Aim of the exercise: Needed from the data below: every line from the one with "high frequencies ->" up to and including the one with "They occur in", repeated exactly and with nothing else.

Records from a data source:
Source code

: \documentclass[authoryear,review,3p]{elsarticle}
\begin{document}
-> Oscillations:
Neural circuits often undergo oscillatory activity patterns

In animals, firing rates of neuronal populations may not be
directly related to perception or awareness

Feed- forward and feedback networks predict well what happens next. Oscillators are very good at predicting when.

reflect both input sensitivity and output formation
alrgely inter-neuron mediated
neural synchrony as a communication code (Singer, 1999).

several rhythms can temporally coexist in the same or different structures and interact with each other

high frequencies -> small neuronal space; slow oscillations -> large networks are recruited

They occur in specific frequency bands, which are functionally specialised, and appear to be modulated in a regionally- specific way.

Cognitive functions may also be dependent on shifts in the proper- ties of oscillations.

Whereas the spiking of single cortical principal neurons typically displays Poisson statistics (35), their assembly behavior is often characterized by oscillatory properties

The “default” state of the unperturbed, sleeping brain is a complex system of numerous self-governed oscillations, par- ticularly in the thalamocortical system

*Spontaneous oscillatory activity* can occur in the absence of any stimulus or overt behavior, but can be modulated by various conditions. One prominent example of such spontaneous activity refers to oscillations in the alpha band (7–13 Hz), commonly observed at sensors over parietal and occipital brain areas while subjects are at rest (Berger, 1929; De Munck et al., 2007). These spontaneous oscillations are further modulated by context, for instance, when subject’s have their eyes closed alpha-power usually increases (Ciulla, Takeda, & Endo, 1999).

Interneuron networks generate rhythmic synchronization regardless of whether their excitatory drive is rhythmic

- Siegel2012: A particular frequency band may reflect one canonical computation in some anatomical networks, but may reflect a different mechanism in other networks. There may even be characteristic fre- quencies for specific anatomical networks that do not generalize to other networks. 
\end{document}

Finished task:
high frequencies -> small neuronal space; slow oscillations -> large networks are recruited

They occur in specific frequency bands, which are functionally specialised, and appear to be modulated in a regionally- specific way.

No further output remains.